Has the spinning wheel a message for America? Can it serve as a counter weapon to the atom bomb?" he asked.
"I do feel" replied Gandhi that it has a message for the USA and the whole world. But it cannot be until India has demonstrated to the world that it has made the spinning wheel its own, which it has not done today. The fault is not of the wheel. I have not the slightest doubt that the saving of India and of the word lies in the wheel. If India became the slave of the machine, then, I say, heaven save the world."
Asked as to how it would be possible to destroy Hitlerism by nonviolence, Gandhi said that that was what we had to find out. Otherwise, if they depended upon superior violence in order to destroy violence of the Hitlerism type, then small nations would have hardly any chance of survival. So that nonviolence alone was the only guarantee of protection against heaviest odds. Unless we could develop this courage and this type of resistance, democracy could never survive.

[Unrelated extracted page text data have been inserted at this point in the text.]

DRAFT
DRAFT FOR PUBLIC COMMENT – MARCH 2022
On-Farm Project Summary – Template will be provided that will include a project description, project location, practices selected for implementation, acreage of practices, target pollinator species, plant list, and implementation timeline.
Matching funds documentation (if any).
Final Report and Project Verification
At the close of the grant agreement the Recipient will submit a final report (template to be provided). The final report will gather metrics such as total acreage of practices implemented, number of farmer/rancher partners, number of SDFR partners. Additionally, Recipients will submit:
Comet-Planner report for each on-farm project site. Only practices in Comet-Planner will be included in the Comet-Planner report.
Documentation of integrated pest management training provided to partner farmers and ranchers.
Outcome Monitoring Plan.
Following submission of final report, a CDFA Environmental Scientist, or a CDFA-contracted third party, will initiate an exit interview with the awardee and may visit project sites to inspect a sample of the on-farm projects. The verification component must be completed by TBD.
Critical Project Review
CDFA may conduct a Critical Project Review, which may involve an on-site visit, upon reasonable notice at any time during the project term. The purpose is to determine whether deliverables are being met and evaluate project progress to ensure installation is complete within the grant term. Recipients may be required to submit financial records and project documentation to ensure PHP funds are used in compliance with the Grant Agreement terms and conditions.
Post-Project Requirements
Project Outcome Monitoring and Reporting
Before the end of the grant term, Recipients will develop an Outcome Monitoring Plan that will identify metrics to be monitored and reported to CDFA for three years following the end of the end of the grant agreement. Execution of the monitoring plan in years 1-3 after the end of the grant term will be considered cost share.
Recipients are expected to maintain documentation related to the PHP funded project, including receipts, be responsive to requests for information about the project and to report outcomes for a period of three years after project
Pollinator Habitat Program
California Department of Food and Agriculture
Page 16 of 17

The West is today pinning for wisdom. It is despairing of the multiplication of atom bombs because atom bombs means utter destruction not merely of the West but of the whole world, as if the prophesy of the Bible is going to be fulfilled and there is to be a perfect deluge. It is up to you to tell the world of its wickedness and sin-that is the heritage your teachers and my teachers have taught Asia.
General is reported to have said as follows: "nonviolence is of no use under the present circumstances in India, and only a strong army can make India one of the greatest nations of the world."
I fear, like many experts, General has gone beyond his depth and has been unwittingly betrayed into a serious misconception of ahimsa of whose working, in the nature of things, he can only have a very superficial knowledge. It is his ignorance of this, the greatest duty of man in the world, which makes him say that in this age nonviolence has little scope in the face of violence, whereas I make bold to say that in this age of the atom bomb unadulterated nonviolence is the only force that can confound all the tricks put together of violence.
Generals greater than (Him) have been wise and humble enough to make the admission that they can have no right to speak of the possibilities of the force of ahimsa. We are witnessing the tragic insolvency of military science and practice in its own home. Should a bankrupt, who has been ruined by the gamble in the share market, sing the praise of that particular form of gambling.
The conversation then turned on the question of war. "How do you think the succession of wars such as we have witnessed of late can be stopped?" he asked.
"I have no doubt," replied Gandhi, "that unless big nations shed their desire of exploitation and the spirit of violence, of which war is the natural expression and the atom bomb the inevitable consequence, there is no hope for peace in the world. I tried to speak out during the war and wrote open letters to the British people, to Hitler and to the Japanese and was dubbed a fifth columnist for my pains."
Behind the death-dealing bomb there is the human hand that releases it, and behind that still is the human heart that sets the hand in motion.
In an interview with a New York Times correspondent, at a time when the democracies were faced with a crises, Gandhi suggested simultaneous disarmament on the part of the democratic powers as a solution. "I am as certain," he said, "as I am sitting here that this would open Hitler's eyes and disarm him". "Would it not be a miracle?" Gandhi's interviewer asked. Gandhi replied "Perhaps. But it would save the world from the butchery which seems impending."
On Non-Violence & Atom Bomb
The hardest metal yields to sufficient heat; even so must the hardest heart melt before the sufficiency of the heat of nonviolence. And there is no limit to the capacity of nonviolence to generate heat.....During my half-century of experience I have not yet come across a situation when I had to say that I was helpless, that I had no remedy in terms of nonviolence.
"How would you meet the atom bomb with nonviolence?" Margaret Bourke-White, the American correspondent, asked Gandhi on the 30th January, 1948, just a few hours before he was killed. He replied: "I will not go underground. I will not go into a shelter. I will come out in the open and let the pilot see I have not a trace of ill-will against him. The pilot will not see our faces from his great height, I know. But the longing in our hearts - that he will not come to harm - would reach up to him and his eyes would be opened."
Then guessing probably what was passing in his interviewer's mind, he added: "If those thousands who were done to death in Hiroshima, if they had died with that prayerful action-their sacrifice would not have gone in vain."